В этом месте Розенбуш заметил, что кто-то сзади его дернул. Он остановился и обратил назад поднятые к небу взоры с испуганным, недоумевающим лицом, как проповедник в пустыне, внезапно ужаленный змеею. Но гнев его мгновенно погас, когда он увидел за собою Фридолина, таинственно кивавшего ему головою.
— Вас ждут на улице, господин Розенбуш. Извините, что я вам помешал. Но вы мне так приказали.
Проповедь замерла на устах капуцина. Мгновенно соскочил он на пол и, чуть не свалив с ног вестника, провожаемый громким смехом своей набожной паствы, выскочил на улицу.
Перед ним стояла столь долго ожидаемая маска.
Она поздоровалась с ним таким официальным тоном, что он с некоторым замешательством пробормотал ей заранее приготовленные упреки за поздний приход. Она особенно опасалась быть как-нибудь узнанною. Розенбуш совершенно ее успокоил на этот счет и принялся слегка трепать бороду и брови незнакомки, чтобы совершенно закрыть ее лицо. «Отчего не слыхать музыки?» — спросила она его. Объяснив причину паузы, капуцин хотел проводить своего двойника в зал, но маска во что бы то ни стало хотела дождаться возобновления танцев, прося его не стесняться и присоединиться к своей компании. Это не согласовалось с рыцарскими понятиями Розенбуша, и он остался около своей дамы, несмотря на то, что лишился возможности докончить свою проповедь и поужинать. Общество маски, сидевшей на единственном стуле, оставленном Фридолином, мало вознаграждало эти жертвы, потому что маска была совершенно погружена в себя и едва отвечала на его любезные фразы.
Наконец удар смычка в зале подал сигнал. Когда сотрясение пола обнаружило, что танцы начались, маска схватила Розенбуша за руку и увлекла его в середину танцующих.
Розенбуш заметил, что она дрожит. Он не мог понять причины этого, но был так напуган ее неестественною сдержанностью, что не решался подтрунить над ее страхом.

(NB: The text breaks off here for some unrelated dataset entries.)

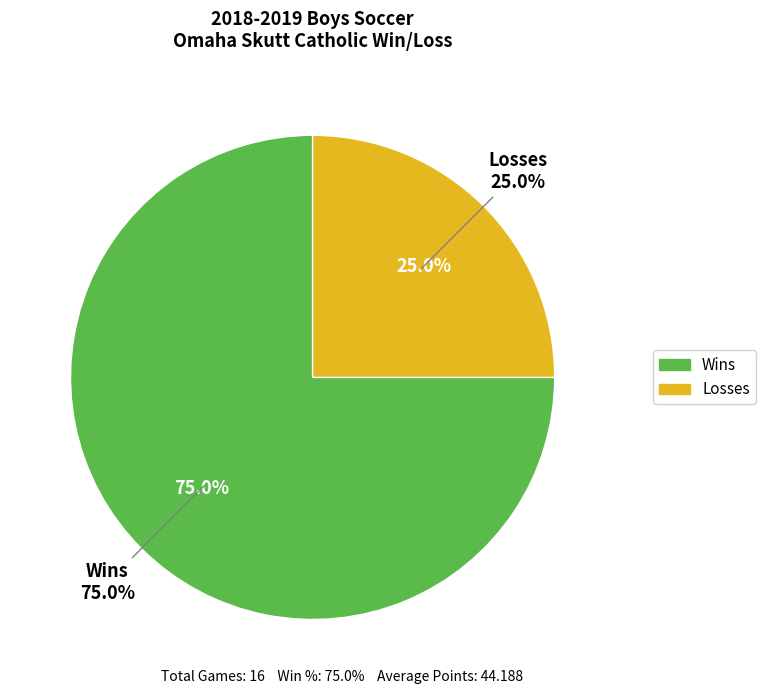

What percentage do L and W together represent?

100.0%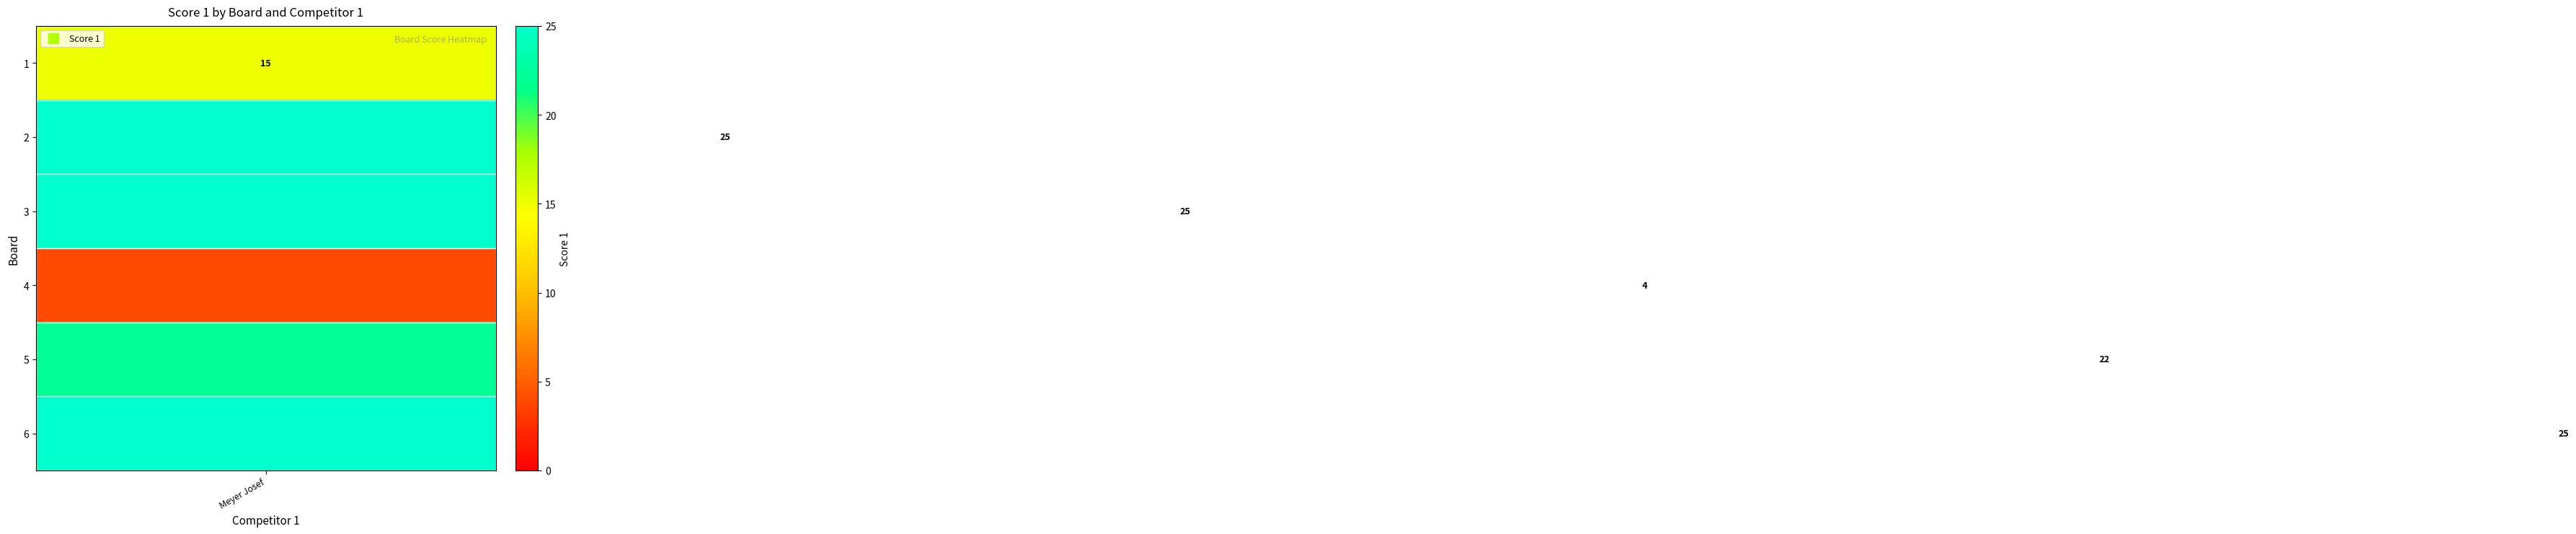

What is the difference between the values at 1 and 3?

10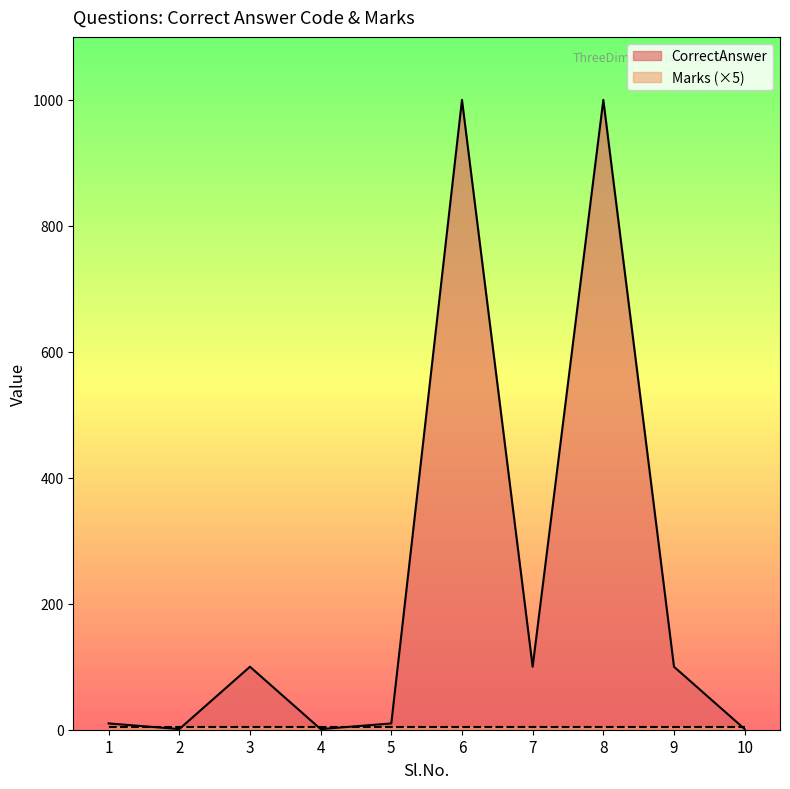

What is the value of the 9th point from the left?

100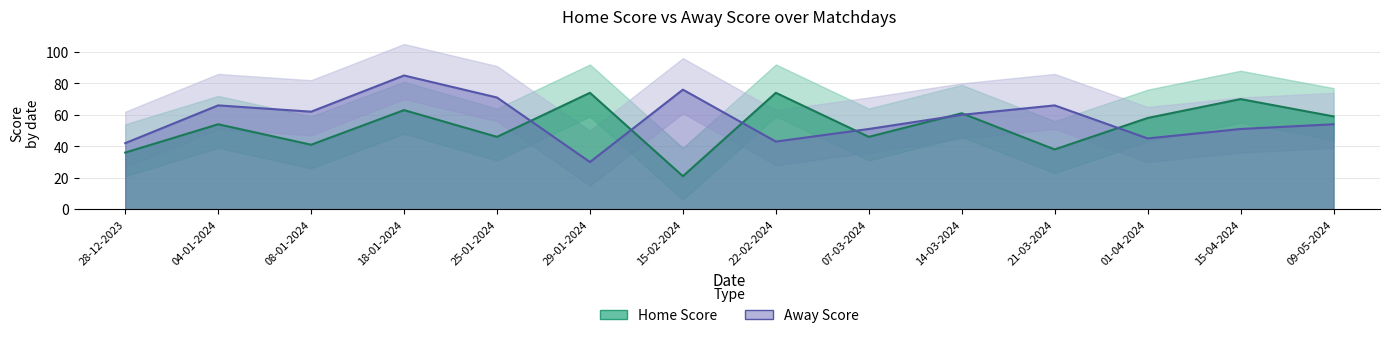

What is the difference between the Away Score values at 07-03-2024 and 08-01-2024?

11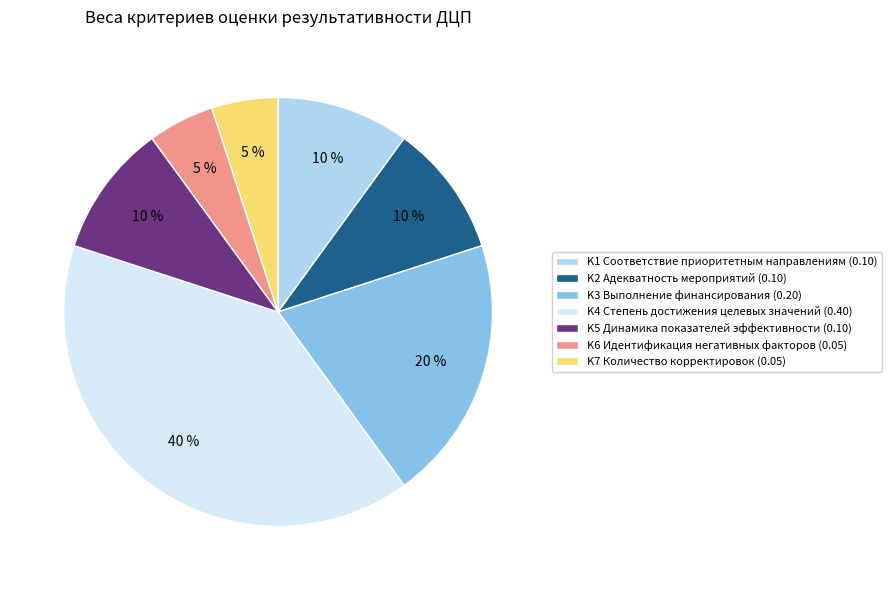

What percentage is the K6 slice, to the nearest percent?

5%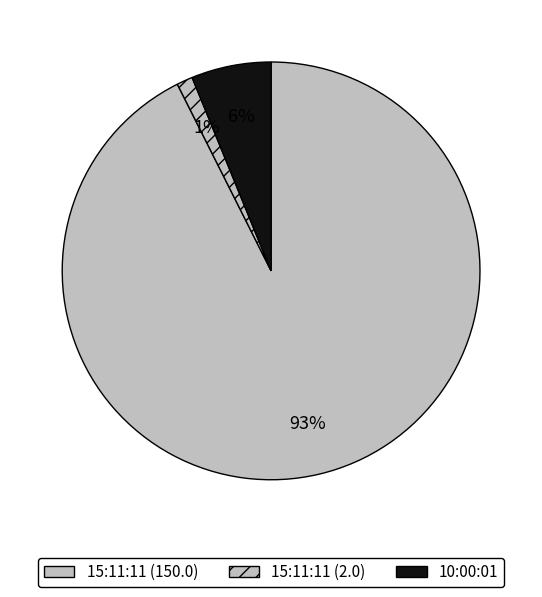

Combined, what portion of the pie is 15:11:11 (2.0) and 15:11:11 (150.0)?

93.8%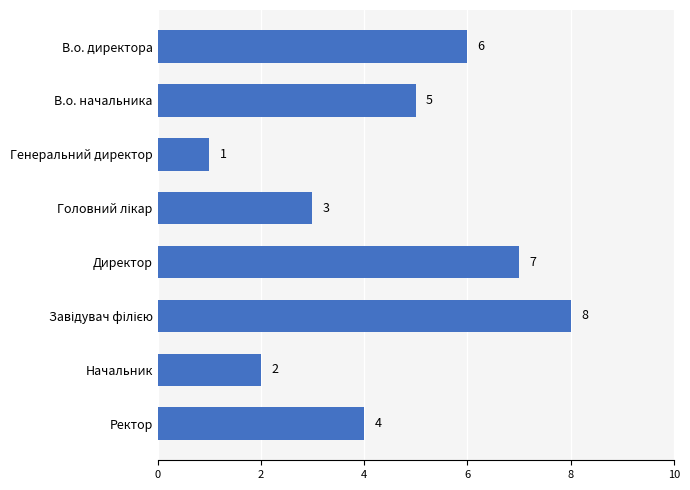

True or false: the data shows 1 at Генеральний директор.

True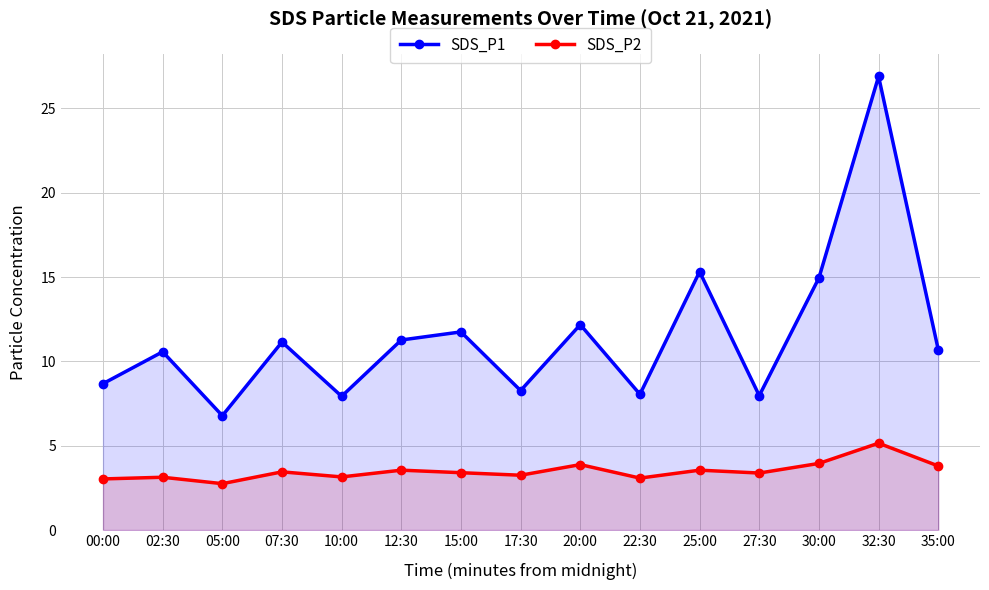

Which label corresponds to the smallest value in the chart?

05:00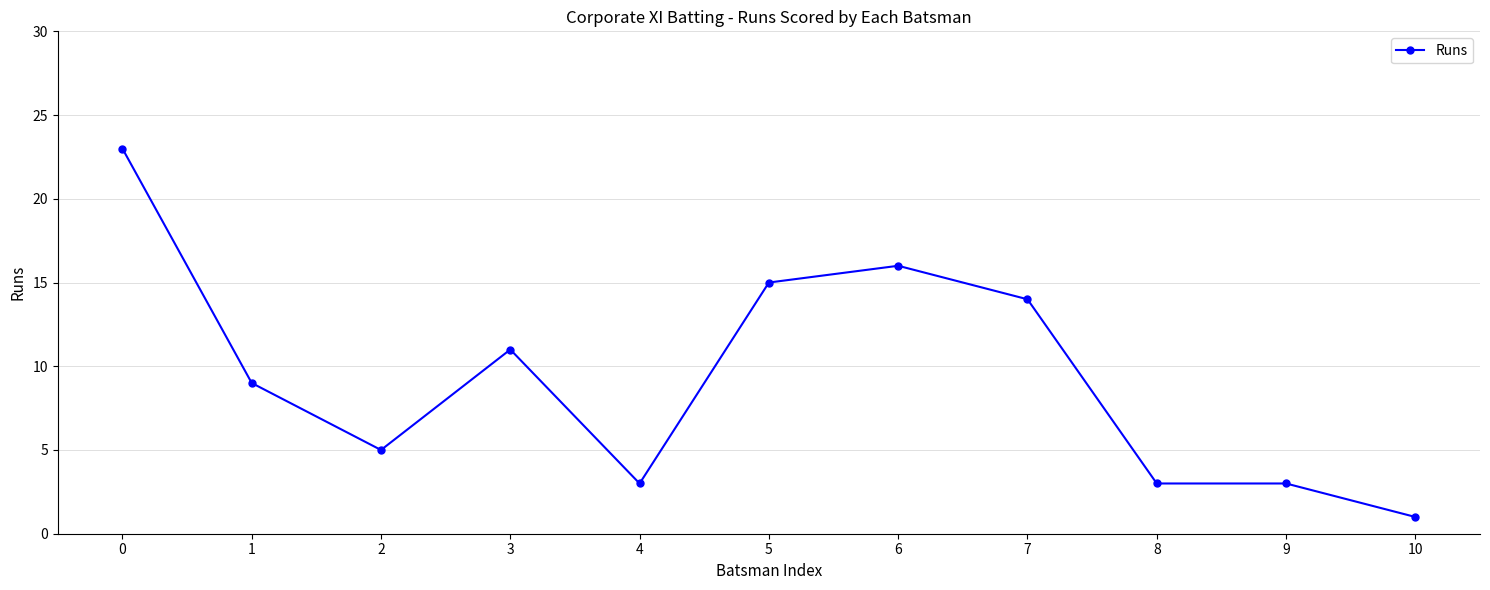

How many values are below 9?

5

Общество не сразу обратило внимание на то обстоятельство, что к капуцину присоединился другой товарищ. Когда же некоторые это заметили, то в спутнике Розенбуша тотчас узнали женщину. Так как любовь Розенбуша к дочери перчаточника была слишком хорошо известна, для того чтобы кто-нибудь мог усомниться насчет личности тщательно закутанного маленького капуцина, то всякий думал, что за густою бородою и седыми бровями скрываются миловидные черты Нанни. Поздний приход двойника капуцина подтверждал еще более эти предположения. Все думали, что Нанни, чтобы незаметно пробраться на бал, должна была ждать, пока не заснут родители. Никто, однако ж, не осуждал ее за это. Всякий втайне разделял с ней удовольствие, которое она тайком себе доставила. Удивлялись, однако же, почему она, при ее любви к танцам, не принимала в них участия, а только медленным шагом прохаживалась со своим капуцином, всматриваясь по сторонам, словно кого-то разыскивая.